Educate through doing, not through docs. Every new concept (Jarvis, tokens, Flow Score) should be introduced at the moment it becomes relevant to the user's situation, not just upfront.
Show the money. The earnings number should be prominent, satisfying, and always up to date. This is what keeps people coming back.
Jarvis takes the blame for complexity. Anything technically complicated (wallet management, task routing, negotiation, reputation scoring) Jarvis handles. The user sees outcomes, not mechanisms.
Mobile first, low bandwidth second. Assume most users are on Android, on variable network connections. Every interaction should work on a 3G connection. We might have to consider an offline mode for Jarvis interactions.
Community is a product feature. In the target markets, people trust people they know. We should build referral mechanics, visible community earnings ("people in Lagos earned ₦2.3M last month"), and peer recognition into the core product.

Things to Watch (From the Doc)

The cold start problem is real and should inform your MVP scope. We're not trying to build all three systems at once.
WorkStream with a simplified Jarvis (smart profile + matching, not full autonomous agent) is the right first product.
Bittensor integration can follow once there's transaction volume to generate meaningful signal.
The autonomy gradient is a UX design problem as much as a technical one. We have to build the trust progression visually so users can see Jarvis "leveling up" alongside them.
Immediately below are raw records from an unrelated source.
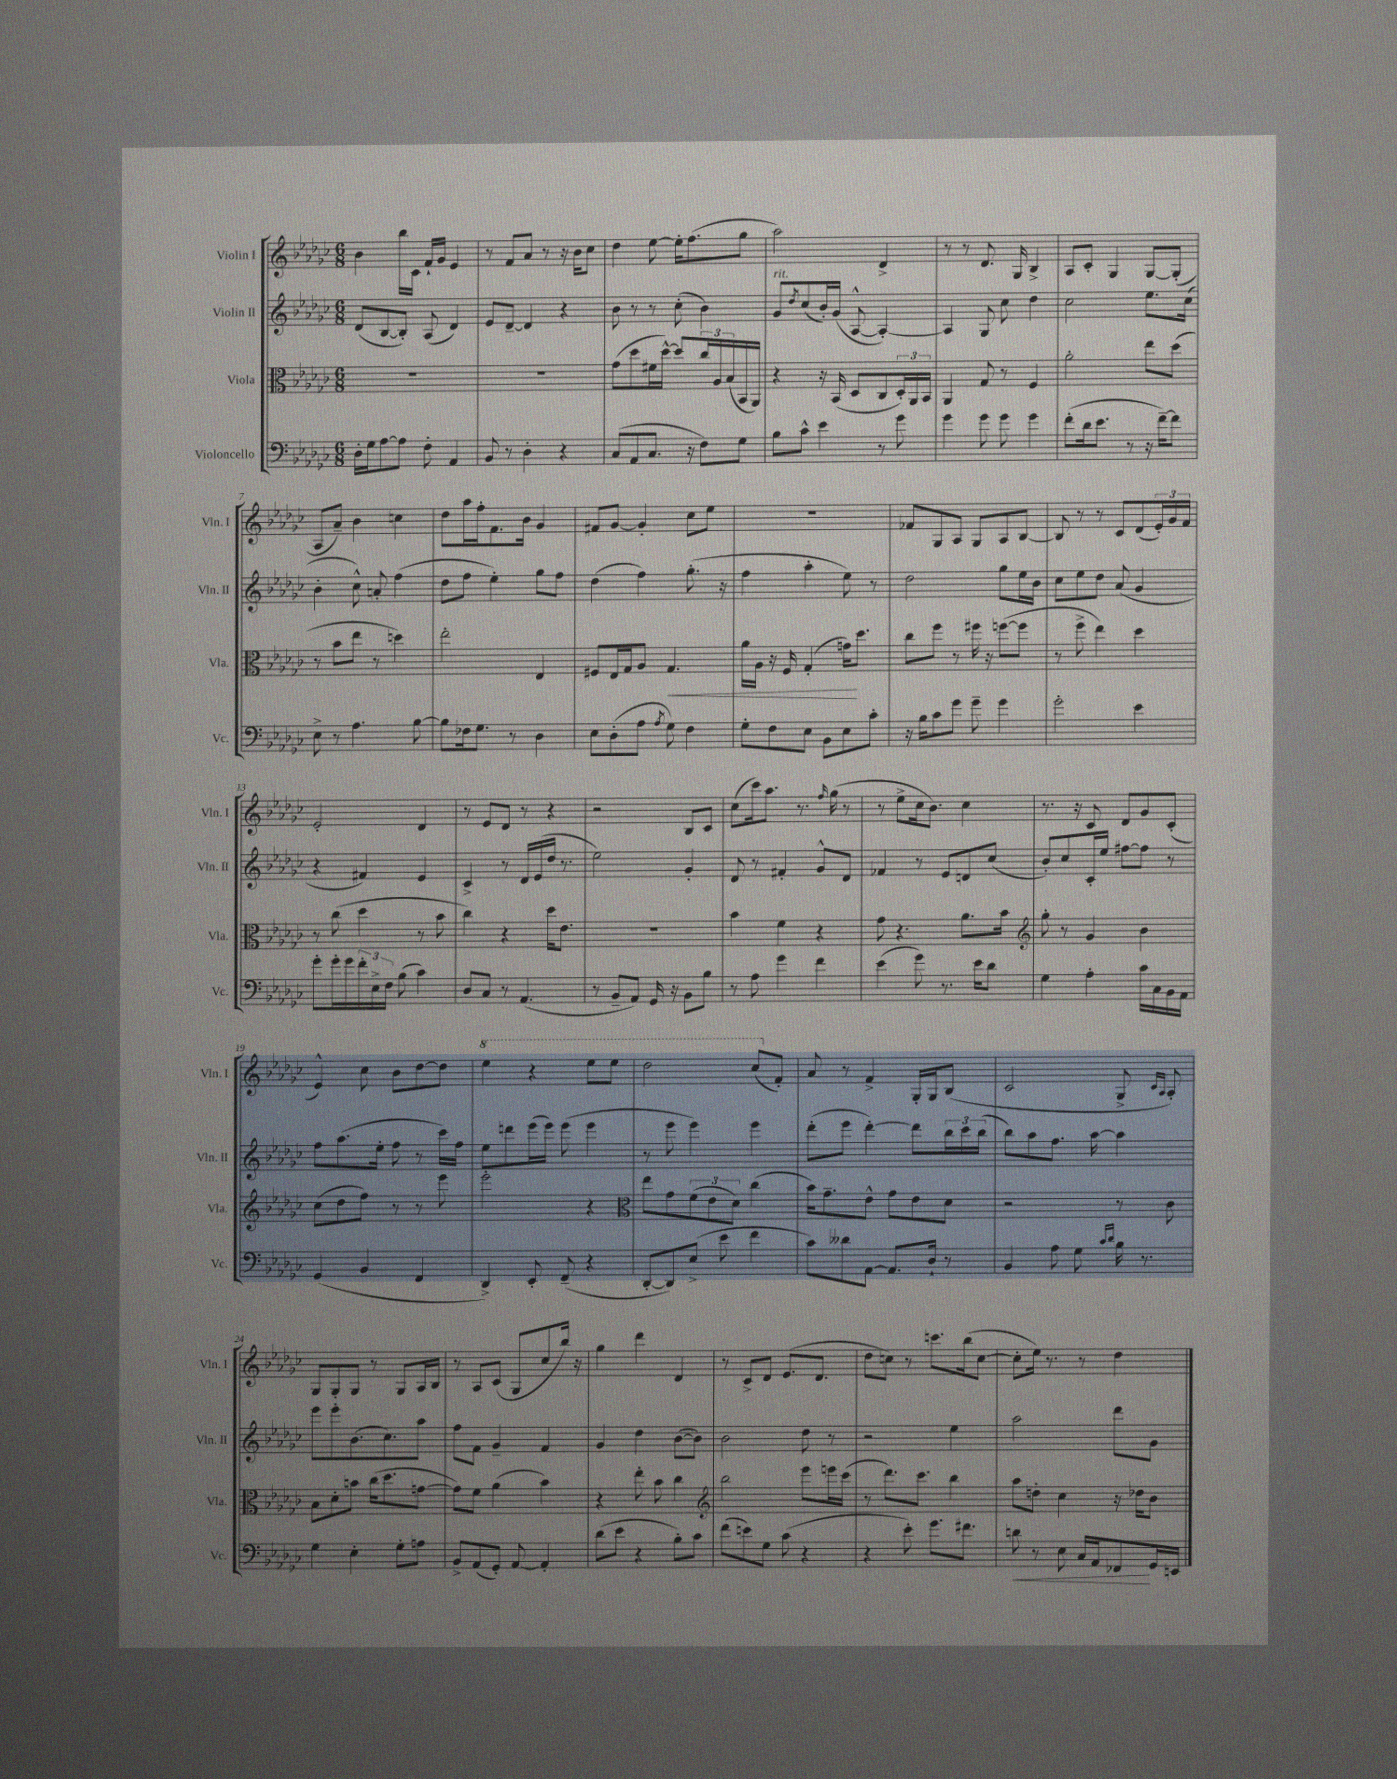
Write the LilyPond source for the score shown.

<<
\new StaffGroup <<
\new Staff = "s0" \with { instrumentName = "Violin I" shortInstrumentName = "Vln. I" } {
    \clef treble \key ges \major \numericTimeSignature \time 6/8
    bes'4 bes''16 ces'16 f'16-! ges'16 ees'4 |
    r8 f'8 aes'8 r8 r16 bes'16 ces''8 |
    des''4 ees''8~ ees''16-. f''8.( ges''8 |
    aes''2) des'4-> |
    r8 r8 des'8. ges16 bes4-> |
    aes8 ces'8-. ges4 ges8~ ges8-.( |
    aes8 aes'8--) bes'4 c''4 |
    des''8 aes''16 f''16-. f'8. bes'16 ges'4 |
    fis'8 ges'8~ ges'4-. ces''8 ees''8 |
    R2. |
    fes'8 ges8 aes8 ges8 aes8 bes8~ |
    bes8 r8 r8 ces'8 des'8( \tuplet 3/2 { ees'16-.) ges'16 f'16 } |
    ees'2-. des'4 |
    r8 ees'8 des'8 r8 r4 |
    r2 bes8 ces'8 |
    ces''8( ces'''16) aes''8. r8. \grace { f''16 } ges''16( r8 |
    r8 ees''8-> ces''16 bes'8.) ces''4 |
    r8. r16 ces'8 des'8 ges'8 ces'8-.( |
    ees'4-^) ces''8 bes'8 des''8~ des''8 |
    \ottava #1 ees'''4 r4 ees'''8 ees'''8 |
    des'''2 ces'''8( \ottava #0 f'8-.) |
    aes'8 r8 f'4-> ges16-. ges16 bes8( |
    ces'2 ges8-> \grace { ces'16 aes16 } aes8-.) |
    ges8 ges8-. ges8 r8 ges8 aes16 bes16 |
    r8 aes8 ces'8( ges8 ces''8 bes''16) r16 |
    ges''4 des'''4 des'4 |
    r8 ces'8-> des'8 ees'8.( des'8. |
    des''8 c''8) r8 c'''8. bes''16( c''8~ |
    c''8-. ees''16) r8. r8 des''4 \bar "|." |
}
\new Staff = "s1" \with { instrumentName = "Violin II" shortInstrumentName = "Vln. II" } {
    \clef treble \key ges \major \numericTimeSignature \time 6/8
    des'8( bes8~ bes8-.) aes8( des'4) |
    ees'8 des'8~-- des'4 r4 |
    bes'8 r8 r8 ces''8-.( bes'4) |
    ges'8^\markup { \italic "rit." } \acciaccatura { des''8 } ces''8( bes'16-.) ges'16( aes8~-^ aes4~-.) |
    aes4 ges8 ces''8 des''4 |
    ces''2 ees''8. ces''16( |
    bes'4-. ces''8-^) a'8-. f''4( |
    des''8 f''8 ees''4-.) ges''8 f''8 |
    des''4( f''4) ges''8.-.( r16 |
    f''4 aes''4-. ees''8) r8 |
    des''2 ges''8 ees''16 bes'16 |
    ces''8 ees''8 des''8 aes'8( ges'4 |
    r4 fis'4) ees'4 |
    ces'4-> r8 des'16 ees'16( des''16 r8. |
    ees''2) ges'4-. |
    des'8 r8 fis'4-. ges'8-^ des'8 |
    fes'4 r8 ees'8 d'8 ces''8( |
    bes'8-.) ces''8 ces'16-. ees''16 fis''8~ fis''8 r8 |
    f''8 aes''8.( ees''16-. f''8 r8 ces'''16) f''16 |
    ees''8 d'''8 ees'''16( ees'''16) ees'''8( ees'''4 |
    r8 ees'''8 ees'''4) ees'''4 |
    des'''8-.( ees'''8 des'''4~-.) des'''8 \tuplet 3/2 { bes''16 ces'''16 bes''16( } |
    bes''8) aes''8 f''8. aes''16~ aes''4 |
    ees'''8 ees'''8-. bes'8.( ces''8.) aes''8 |
    f''8 f'8 ges'4-- f'4 |
    ges'4 des''4 bes'8~( bes'8) |
    bes'2 des''8 r8 |
    r2 ees''4 |
    aes''2 des'''8 ges'8 \bar "|." |
}
\new Staff = "s2" \with { instrumentName = "Viola" shortInstrumentName = "Vla." } {
    \clef alto \key ges \major \numericTimeSignature \time 6/8
    R2. |
    R2. |
    ges'8( des''8 fis'16 des''16~-^) des''8 \tuplet 3/2 { ces''16 aes16 bes16( } bes,16 aes,16) |
    r4 r16 bes,16( des8 ces8 \tuplet 3/2 { des16-.) aes,16 bes,16 } |
    aes,4 ges8 r8 f4 |
    aes'2-. ees''8 des''8( |
    r8 bes'8 ees''8 r8 d''4) |
    ees''2-. ees4 |
    fis8 ees16 ges16 aes8 ges4.\< |
    aes'16 aes16 r16 f16 ges4-.( g'16\!) des''8. |
    ces''8 f''8 r8 fis''16 r16 f''8~( f''8 |
    r8 f''8-> ees''4) des''4 |
    r8 ces''8( des''4 r8 bes'8 |
    ces''4) r4 des''16 ees'8. |
    R2. |
    bes'4 f'4 r4 |
    ges'8 r4. aes'8. bes'16 |
    \clef treble ges''8-. r8 ges'4 bes'4 |
    ces''8( des''8 f''8) r8 r8 ees'''8 |
    ees'''2-. r4 |
    \clef alto ees''8 ges'8 \tuplet 3/2 { f'8( ees'8 des'8) } ces''4( |
    bes'16) ges'8.-- ees'8-^ ges'8 ees'8 des'8 |
    r2 r8 ces'8 |
    bes8 des'8-. b'8 ces''16( des''8. g'8~ |
    g'8) f'8 aes'4( bes'4) |
    r4 ees''8-. bes'8 ces''4 |
    \clef treble bes''2 ees'''8 e'''16 ces'''16( |
    r8 des'''8.) ces'''8. bes''4 |
    aes''8 d''8-. ces''4 r16 des''16 bes'8 \bar "|." |
}
\new Staff = "s3" \with { instrumentName = "Violoncello" shortInstrumentName = "Vc." } {
    \clef bass \key ges \major \numericTimeSignature \time 6/8
    des16-. ges16 aes8~ aes8 f8-. aes,4 |
    bes,8 r8 des4-. r4 |
    ces8( aes,8 ces8. r16 f8) ges8 |
    bes8 ces'8-^ ees'4 r8 ges'8 |
    ges'4 ges'8 ges'8 ges'4 |
    f'8-.( des'16 ees'8. r8 r16 f'16~--) f'8 |
    ees8-> r8 aes4. bes8~ |
    bes8 fes16 ges8. r8 des4 |
    ees8 des8-.( aes8 \acciaccatura { aes8 } ges8) f4 |
    ges8-. f8 ees8 bes,8 ees8 ces'8-. |
    r16 bes16 ces'8 ges'8 ges'8-- ges'4 |
    ges'2-. ees'4 |
    ges'8-. ges'16-. ges'16 \tuplet 3/2 { f'16-. ees16-> f16 } bes8( ces'4) |
    des8 ces8 r8 aes,4.( |
    r8 bes,8-- aes,8) ges,16 r16 bes,8 bes8 |
    r8 aes8 ges'4 f'4 |
    ees'4( ges'8) r8. ees'16 des'8 |
    ges4 aes4-. ces'16 ces16 bes,16 aes,16 |
    ges,4( bes,4 f,4 |
    des,4->) ees,8-. f,8--( r4 |
    des,8~-. des,8) ees8->( ees'8 f'4 |
    ces'8) deses'8 aes,8~ aes,8. des16-! r8 |
    bes,4 aes8 ges8 \grace { ces'16 des'16 } bes16 r8. |
    ges4 ees4-. ges8-. a8 |
    bes,8-> aes,8( ges,8-.) aes,8~ aes,4-. |
    des'8( ees'8 r4 bes8-.) ces'8 |
    f'8( e'8) ges8 ces'8( r4 |
    r4 ees'8-.) ges'8. fis'8. |
    d'8\< r8 ees8 ces16 aes,16 fes,8\! ges,16 e,16 \bar "|." |
}
>>
>>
Make it feel earned.
The value attribution problem (splitting pay across contributors) needs to be solved before we launch multi-contributor tasks. Users will accept a lot of friction in a product, but they will not accept ambiguity about money.
The private knowledge vs. shared intelligence tension is the most important thing to communicate clearly in your privacy/trust UI. Users need to understand that Jarvis keeps their knowledge private, and that only anonymised signals contribute to the network. This should be a visible, prominent guarantee, not buried in a terms of service.